TASK DETAILS - Return the vampire folklore glossary below word for word, in full.

PAGE EXTRACT -
********************

Alvantin: Another undead vampiric creature of India. What little I have is very conflicting, so still under research.

Asra-pa: Seen in textual reference with Yaksi and Rakshasa. Requires further research.

Asrk-pa: Seen in textual reference with Yaksi and Rakshasa. Requires further research.

Apsaras: Similar to the 'Alp' of Germany but with more elfin features.

Baital: Also known as Baitala, Baitel, Vetal, and Vetala. Formerly a dead person, who resembles a small human, with bat like wings and a tail similar to a goats. They can often be found hanging upside down from trees in graveyards. Still requires further research.

********************

DATA SUPPLIED -
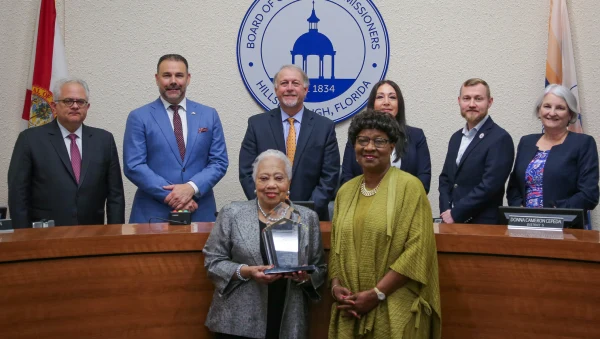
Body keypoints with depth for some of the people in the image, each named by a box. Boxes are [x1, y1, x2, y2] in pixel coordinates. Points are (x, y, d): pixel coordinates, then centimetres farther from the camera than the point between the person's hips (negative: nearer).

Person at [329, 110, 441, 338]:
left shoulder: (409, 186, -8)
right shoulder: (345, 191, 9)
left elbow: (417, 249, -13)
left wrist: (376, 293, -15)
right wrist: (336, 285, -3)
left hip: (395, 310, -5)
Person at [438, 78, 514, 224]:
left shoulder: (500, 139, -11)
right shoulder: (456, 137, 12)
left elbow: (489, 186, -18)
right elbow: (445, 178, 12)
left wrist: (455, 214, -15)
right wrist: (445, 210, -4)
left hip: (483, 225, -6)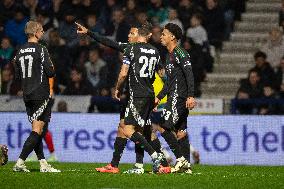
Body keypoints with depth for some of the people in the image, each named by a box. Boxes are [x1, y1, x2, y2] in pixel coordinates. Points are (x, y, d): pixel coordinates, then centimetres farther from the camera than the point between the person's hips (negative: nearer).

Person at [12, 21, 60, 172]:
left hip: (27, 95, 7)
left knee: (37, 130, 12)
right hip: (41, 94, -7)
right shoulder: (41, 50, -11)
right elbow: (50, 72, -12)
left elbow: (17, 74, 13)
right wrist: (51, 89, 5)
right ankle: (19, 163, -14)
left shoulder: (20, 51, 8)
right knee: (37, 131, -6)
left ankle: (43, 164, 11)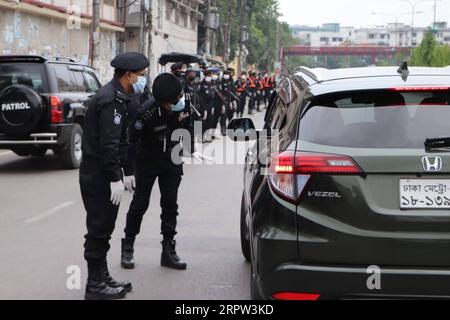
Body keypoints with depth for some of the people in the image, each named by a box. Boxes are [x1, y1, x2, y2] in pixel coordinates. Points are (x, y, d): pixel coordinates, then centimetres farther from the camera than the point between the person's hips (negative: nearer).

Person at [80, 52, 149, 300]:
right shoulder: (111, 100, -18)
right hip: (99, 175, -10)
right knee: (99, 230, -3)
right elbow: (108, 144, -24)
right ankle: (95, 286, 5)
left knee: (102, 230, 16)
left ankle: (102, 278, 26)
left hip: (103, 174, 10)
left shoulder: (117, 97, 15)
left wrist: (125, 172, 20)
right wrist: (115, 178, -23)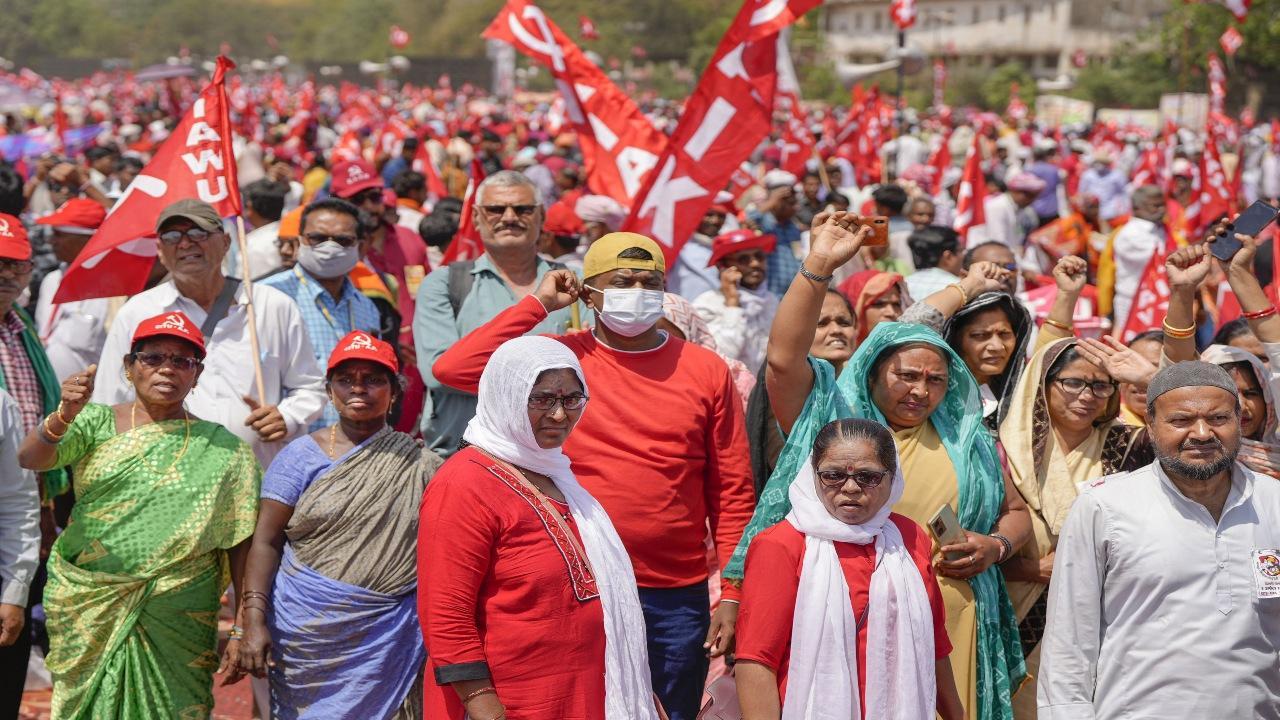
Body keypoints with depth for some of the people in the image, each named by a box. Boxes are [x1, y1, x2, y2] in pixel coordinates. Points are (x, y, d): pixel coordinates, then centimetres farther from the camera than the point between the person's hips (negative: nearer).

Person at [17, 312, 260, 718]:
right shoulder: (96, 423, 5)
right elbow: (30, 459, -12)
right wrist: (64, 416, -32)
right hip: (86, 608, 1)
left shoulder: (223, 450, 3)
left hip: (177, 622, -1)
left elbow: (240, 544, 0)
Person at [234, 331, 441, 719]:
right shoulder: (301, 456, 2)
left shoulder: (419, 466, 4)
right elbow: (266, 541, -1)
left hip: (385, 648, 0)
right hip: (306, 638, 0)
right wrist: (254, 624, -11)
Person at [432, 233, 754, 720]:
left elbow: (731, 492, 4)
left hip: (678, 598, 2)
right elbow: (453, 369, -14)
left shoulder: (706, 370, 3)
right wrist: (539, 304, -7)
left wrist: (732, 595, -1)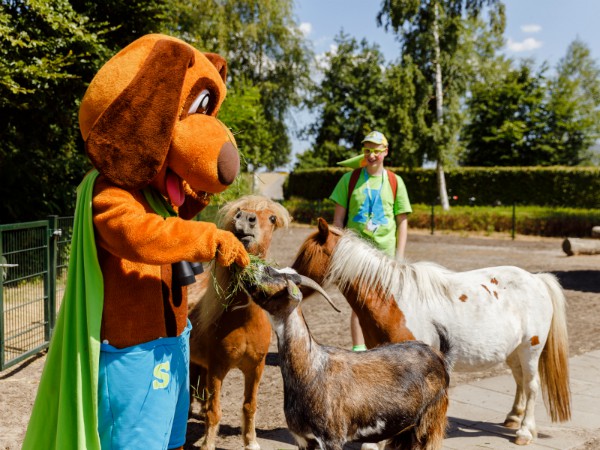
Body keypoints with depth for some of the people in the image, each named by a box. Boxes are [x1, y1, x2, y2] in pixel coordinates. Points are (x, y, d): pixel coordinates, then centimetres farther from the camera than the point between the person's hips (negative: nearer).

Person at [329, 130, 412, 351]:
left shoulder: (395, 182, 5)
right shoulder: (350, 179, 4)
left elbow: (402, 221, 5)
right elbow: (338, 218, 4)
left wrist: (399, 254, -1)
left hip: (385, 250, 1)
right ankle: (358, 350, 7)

********************

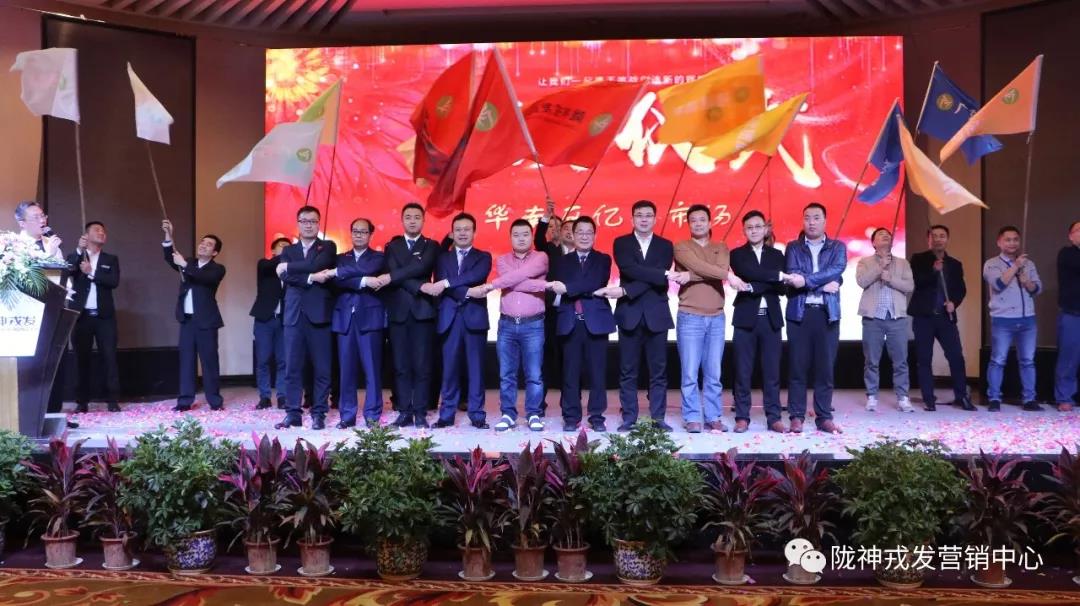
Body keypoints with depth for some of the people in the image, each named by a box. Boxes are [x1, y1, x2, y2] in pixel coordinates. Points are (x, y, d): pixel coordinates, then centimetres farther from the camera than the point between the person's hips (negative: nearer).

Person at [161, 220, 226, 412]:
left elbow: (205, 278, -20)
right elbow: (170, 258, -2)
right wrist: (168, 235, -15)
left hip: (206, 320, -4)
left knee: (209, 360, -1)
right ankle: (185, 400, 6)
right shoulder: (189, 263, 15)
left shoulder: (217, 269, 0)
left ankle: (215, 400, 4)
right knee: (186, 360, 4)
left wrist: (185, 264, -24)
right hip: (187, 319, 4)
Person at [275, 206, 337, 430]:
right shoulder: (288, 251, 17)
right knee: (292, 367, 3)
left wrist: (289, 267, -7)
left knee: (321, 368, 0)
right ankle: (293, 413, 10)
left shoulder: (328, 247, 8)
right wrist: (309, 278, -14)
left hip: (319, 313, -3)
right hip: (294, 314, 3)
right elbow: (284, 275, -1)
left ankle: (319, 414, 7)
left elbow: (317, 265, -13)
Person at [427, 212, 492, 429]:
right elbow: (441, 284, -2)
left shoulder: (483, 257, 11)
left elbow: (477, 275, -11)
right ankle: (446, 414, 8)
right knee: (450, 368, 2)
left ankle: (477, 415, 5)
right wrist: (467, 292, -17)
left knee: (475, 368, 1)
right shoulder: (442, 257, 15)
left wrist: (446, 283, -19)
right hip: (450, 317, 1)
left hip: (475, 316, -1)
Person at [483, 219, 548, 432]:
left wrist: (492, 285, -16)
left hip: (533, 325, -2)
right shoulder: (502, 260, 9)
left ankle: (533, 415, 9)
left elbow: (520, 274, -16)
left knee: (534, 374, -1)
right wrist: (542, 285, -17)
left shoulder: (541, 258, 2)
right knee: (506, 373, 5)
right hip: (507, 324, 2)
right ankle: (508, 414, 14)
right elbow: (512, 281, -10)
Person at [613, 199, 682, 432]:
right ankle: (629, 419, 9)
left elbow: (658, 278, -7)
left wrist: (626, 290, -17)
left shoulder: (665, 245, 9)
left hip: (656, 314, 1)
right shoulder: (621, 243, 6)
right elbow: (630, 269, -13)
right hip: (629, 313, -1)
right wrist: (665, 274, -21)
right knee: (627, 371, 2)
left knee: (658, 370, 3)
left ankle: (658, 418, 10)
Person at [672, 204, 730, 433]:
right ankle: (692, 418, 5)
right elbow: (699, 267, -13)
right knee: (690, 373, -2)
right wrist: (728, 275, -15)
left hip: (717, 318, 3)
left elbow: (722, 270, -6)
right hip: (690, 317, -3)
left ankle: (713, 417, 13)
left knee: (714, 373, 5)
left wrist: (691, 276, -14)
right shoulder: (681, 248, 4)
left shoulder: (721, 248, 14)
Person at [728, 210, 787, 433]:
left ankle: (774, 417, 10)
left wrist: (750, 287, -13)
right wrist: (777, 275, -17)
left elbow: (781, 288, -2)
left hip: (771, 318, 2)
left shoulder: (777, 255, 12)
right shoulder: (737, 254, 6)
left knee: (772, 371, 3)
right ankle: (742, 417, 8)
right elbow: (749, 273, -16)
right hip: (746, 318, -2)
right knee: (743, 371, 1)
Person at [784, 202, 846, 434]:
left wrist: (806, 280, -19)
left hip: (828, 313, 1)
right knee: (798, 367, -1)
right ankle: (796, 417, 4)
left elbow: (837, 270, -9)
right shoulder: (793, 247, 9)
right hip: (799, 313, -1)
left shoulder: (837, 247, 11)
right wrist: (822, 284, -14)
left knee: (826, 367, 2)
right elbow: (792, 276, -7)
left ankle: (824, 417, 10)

********************

SOLUTION TO THIS TASK -
Alvantin: Another undead vampiric creature of India. What little I have is very conflicting, so still under research.

Asra-pa: Seen in textual reference with Yaksi and Rakshasa. Requires further research.

Asrk-pa: Seen in textual reference with Yaksi and Rakshasa. Requires further research.

Apsaras: Similar to the 'Alp' of Germany but with more elfin features.

Baital: Also known as Baitala, Baitel, Vetal, and Vetala. Formerly a dead person, who resembles a small human, with bat like wings and a tail similar to a goats. They can often be found hanging upside down from trees in graveyards. Still requires further research.